Namun hidup yang berliku-liku dalam kejahatan tak boleh dicoba, apalagi dijalani sepanjang kehidupan. Hidup yang berliku-liku artinya hidup yang tidak bisa dipegang. Bukan soal warna-warni kehidupan, hidup yang berliku-liku tidak bersih disana.
Karena sang bijak berkata ‘hiduplah bersih, supaya kau punya pengharapan’. Tiap langkah mesti dihitung, tiap resiko mesti dipikirkan. Bersih langkah maka mengembirakan yang ditemukan. Berliku-liku penuh kejahatan, tak terduga tampak ada di depan tetapi sekejap ia terhilang.

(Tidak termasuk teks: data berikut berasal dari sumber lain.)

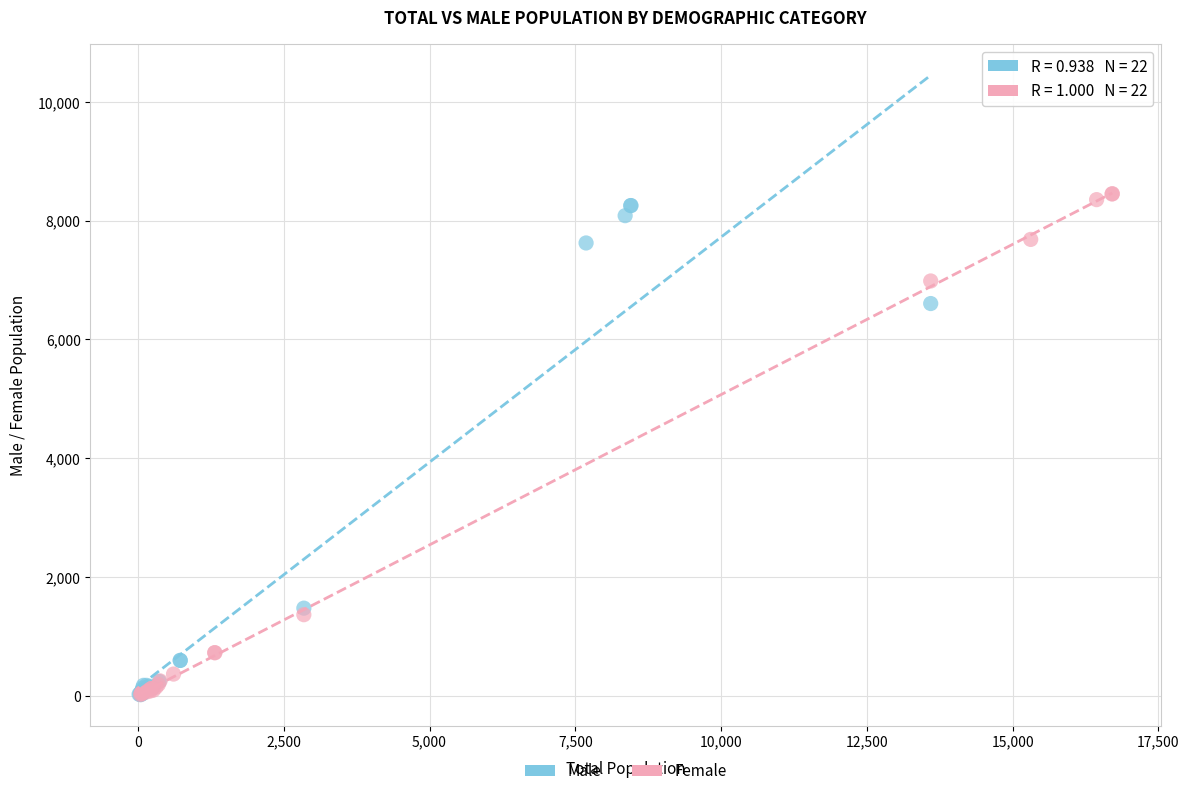

Which series has the largest Y range (max minus min)?

Female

Karena itu mari kita bijak membangun hari-hari kita dengan bersih. Terus memeriksa diri dan mengevaluasi tanpa henti. Jangan membiarkan liku-liku kejahatan ada disana. Menyenangkan sesaat tapi kemudian membunuh berlipat-lipat.
Bukankah itu menakutkan? Tapi kelakuan yang bersih membuat kita tidak terhambat untuk terus maju, sekalipun terasa sangat melambat. Namun disana anda akan berkata, kelakuan bersih memang sudah seharusnya.